*Problem to work on:* In the article about ValueAct's Microsoft investment, how much did Morgan Stanley analyst Adam Holt say Microsoft could gain by releasing Office for iOS?

*Provided text:*
━━━━━━━━━━━━━━━━
Microsoft may not be ready to port Office to iOS and Android, but a hedge fund titan, which just bought a nearly $2 billion stake in the company, wants Office to be released for devices beyond Windows. Will the suggestion make any difference at all to Microsoft?
The hedge fund ValueAct Holdings LP has taken a $1.9 billion stake in Microsoft, according to Bloomberg. The hedge fund is known for being an activist investor, not content to merely buy big chunks of stock in companies, but interested in influencing their direction as well. Bloomberg quotes Colin Gillis, an analyst at BGC Partners, as saying:
"They're value investors who don't mind being activists. If things aren’t working out, they would become more active."
The Wall Street Journal says of ValueAct:
ValueAct typically holds shares in a small number of companies, and it has been known for seeking board seats or asking for other changes at companies in which the fund invests.
A ZDNet report says that the company is already offering Microsoft advice, saying that it "called for Redmond to make Office available outside of Windows."
If true, that wouldn't be the first time an investor or analyst has called for Microsoft to make that move. In February, Morgan Stanley analyst Adam Holt said that Microsoft could get an additional $2.5 billion in Office revenue by releasing Office for iOS. And a few weeks ago, Gerry Purdy, principal of MobileTrax, said that Microsoft could gain get an additional $1.25 billion in revenue in the first year Microsoft releases iOS and Android versions of Office, and a whopping $6 billion in annual revenue by 2017.
━━━━━━━━━━━━━━━━
*Dataset extract:*
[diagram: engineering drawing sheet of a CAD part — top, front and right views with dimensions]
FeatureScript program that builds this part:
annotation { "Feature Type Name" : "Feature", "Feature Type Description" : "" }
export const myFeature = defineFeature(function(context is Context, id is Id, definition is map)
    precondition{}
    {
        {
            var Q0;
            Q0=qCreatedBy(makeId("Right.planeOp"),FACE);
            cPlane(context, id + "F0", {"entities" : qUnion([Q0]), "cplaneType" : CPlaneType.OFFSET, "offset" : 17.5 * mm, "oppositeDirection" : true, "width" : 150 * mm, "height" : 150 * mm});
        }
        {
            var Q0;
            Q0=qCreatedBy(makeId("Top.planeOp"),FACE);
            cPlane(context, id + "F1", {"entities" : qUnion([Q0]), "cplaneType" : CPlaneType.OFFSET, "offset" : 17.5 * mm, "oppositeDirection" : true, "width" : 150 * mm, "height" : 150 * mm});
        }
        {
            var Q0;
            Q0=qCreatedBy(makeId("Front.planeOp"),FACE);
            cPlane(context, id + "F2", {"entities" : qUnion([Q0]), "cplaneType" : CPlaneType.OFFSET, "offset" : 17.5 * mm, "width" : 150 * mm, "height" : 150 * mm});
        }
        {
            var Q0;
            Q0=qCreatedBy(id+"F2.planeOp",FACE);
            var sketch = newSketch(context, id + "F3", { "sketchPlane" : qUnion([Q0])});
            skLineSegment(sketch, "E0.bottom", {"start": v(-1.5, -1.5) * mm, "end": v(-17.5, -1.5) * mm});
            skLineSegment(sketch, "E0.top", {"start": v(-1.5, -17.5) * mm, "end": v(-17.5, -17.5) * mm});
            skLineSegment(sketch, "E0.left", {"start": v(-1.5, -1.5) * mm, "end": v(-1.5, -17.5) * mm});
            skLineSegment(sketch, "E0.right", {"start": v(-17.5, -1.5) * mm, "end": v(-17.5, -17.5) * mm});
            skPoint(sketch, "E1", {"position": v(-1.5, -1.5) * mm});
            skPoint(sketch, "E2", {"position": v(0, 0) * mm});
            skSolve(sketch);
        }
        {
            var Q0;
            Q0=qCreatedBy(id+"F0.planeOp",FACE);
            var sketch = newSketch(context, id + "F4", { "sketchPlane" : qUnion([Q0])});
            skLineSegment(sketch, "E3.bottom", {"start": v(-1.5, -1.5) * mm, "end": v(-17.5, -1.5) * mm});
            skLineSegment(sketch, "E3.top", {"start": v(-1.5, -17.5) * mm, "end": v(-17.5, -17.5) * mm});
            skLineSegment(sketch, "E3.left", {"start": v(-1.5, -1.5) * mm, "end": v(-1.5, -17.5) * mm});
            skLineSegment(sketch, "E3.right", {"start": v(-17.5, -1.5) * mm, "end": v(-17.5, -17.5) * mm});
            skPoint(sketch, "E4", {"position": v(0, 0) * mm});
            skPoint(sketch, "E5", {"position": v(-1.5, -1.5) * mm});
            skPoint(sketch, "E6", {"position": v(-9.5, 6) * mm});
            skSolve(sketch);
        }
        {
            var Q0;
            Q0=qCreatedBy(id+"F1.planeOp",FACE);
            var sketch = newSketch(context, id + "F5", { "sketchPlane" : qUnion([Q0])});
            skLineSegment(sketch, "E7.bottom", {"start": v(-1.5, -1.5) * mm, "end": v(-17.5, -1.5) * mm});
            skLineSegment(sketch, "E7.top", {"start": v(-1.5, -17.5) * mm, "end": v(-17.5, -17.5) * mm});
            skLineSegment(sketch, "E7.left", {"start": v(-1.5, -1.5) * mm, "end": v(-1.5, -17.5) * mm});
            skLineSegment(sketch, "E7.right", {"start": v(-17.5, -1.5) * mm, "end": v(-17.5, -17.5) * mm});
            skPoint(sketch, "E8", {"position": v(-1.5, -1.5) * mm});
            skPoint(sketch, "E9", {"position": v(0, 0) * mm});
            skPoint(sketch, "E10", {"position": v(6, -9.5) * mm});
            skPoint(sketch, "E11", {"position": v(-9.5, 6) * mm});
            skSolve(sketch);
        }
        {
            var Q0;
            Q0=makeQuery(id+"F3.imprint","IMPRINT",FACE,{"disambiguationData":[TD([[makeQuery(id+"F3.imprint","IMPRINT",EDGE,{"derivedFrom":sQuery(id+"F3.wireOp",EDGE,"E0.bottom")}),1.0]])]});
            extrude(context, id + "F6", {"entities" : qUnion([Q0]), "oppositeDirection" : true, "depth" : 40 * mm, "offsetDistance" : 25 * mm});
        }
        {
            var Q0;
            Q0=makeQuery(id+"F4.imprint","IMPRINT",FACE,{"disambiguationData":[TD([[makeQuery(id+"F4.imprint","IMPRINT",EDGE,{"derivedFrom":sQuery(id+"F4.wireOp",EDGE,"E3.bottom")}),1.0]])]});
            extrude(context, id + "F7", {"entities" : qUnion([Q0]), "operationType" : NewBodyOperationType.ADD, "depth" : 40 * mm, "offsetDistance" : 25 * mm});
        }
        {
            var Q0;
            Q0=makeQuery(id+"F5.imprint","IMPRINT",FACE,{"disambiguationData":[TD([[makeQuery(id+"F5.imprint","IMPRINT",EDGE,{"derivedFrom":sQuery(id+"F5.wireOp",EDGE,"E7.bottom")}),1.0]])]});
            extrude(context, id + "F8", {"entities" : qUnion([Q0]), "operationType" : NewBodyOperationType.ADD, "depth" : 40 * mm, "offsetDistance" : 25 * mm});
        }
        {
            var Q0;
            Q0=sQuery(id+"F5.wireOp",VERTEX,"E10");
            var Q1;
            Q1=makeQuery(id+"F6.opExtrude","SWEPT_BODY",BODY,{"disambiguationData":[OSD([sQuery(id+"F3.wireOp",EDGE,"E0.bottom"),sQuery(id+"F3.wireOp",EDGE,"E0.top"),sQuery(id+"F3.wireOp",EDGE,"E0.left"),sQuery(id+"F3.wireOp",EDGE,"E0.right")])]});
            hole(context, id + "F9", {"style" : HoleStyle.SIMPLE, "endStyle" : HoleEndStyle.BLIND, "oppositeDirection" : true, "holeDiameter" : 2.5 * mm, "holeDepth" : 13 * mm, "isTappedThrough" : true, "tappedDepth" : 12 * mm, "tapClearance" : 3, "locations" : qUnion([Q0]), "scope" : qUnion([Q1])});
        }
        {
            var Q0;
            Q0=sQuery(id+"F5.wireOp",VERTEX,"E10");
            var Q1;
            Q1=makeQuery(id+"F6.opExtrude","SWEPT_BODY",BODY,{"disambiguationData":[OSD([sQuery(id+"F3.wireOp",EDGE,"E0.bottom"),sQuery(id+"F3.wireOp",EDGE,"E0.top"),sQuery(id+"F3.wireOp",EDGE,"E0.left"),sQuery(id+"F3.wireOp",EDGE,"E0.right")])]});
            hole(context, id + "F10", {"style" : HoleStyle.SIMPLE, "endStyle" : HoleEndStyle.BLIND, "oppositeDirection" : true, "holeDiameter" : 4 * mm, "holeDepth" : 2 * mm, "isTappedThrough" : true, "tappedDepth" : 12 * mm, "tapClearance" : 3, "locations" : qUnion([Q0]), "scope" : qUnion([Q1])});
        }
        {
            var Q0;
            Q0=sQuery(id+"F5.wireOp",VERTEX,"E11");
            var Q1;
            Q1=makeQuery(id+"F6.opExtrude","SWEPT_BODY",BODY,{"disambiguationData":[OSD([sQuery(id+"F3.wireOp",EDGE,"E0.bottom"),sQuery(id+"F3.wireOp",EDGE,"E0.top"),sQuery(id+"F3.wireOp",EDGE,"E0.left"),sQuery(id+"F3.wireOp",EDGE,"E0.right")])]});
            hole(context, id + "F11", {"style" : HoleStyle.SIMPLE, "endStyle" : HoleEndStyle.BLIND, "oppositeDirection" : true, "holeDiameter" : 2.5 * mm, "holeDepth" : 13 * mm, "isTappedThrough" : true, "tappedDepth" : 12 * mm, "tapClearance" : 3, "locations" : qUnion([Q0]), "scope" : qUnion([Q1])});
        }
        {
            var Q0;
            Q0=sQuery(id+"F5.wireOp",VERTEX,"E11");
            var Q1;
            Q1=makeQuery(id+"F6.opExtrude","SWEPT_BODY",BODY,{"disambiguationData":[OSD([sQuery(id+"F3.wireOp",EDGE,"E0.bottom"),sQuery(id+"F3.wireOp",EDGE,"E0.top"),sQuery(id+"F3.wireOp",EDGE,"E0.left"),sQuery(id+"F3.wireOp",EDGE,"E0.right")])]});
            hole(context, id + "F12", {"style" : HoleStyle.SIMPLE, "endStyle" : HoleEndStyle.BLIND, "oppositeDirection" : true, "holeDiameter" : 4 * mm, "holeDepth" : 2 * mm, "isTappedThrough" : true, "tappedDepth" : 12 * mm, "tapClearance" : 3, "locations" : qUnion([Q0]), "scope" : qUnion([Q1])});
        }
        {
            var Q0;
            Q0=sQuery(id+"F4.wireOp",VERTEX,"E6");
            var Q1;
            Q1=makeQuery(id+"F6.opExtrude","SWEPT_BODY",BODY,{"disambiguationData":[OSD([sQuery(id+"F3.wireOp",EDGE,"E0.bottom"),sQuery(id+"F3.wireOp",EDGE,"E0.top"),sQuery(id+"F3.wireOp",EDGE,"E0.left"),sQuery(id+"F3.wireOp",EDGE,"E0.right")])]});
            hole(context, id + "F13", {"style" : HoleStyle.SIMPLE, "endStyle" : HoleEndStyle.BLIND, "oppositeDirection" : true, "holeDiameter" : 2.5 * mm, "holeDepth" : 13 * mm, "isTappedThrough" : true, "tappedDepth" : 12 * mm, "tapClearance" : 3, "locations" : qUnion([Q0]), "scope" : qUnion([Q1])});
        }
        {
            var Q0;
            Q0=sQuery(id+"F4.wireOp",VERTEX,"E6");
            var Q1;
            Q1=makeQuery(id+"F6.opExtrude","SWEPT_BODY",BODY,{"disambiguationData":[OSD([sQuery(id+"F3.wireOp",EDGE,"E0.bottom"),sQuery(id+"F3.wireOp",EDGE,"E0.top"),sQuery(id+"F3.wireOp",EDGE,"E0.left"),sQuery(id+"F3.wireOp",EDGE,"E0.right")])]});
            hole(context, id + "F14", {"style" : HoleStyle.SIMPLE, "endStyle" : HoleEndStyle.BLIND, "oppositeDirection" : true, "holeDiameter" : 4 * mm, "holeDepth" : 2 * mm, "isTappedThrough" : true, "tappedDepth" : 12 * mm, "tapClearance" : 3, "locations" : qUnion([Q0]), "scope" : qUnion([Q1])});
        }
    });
━━━━━━━━━━━━━━━━
*Answer for the task:* An additional $2.5 billion in Office revenue.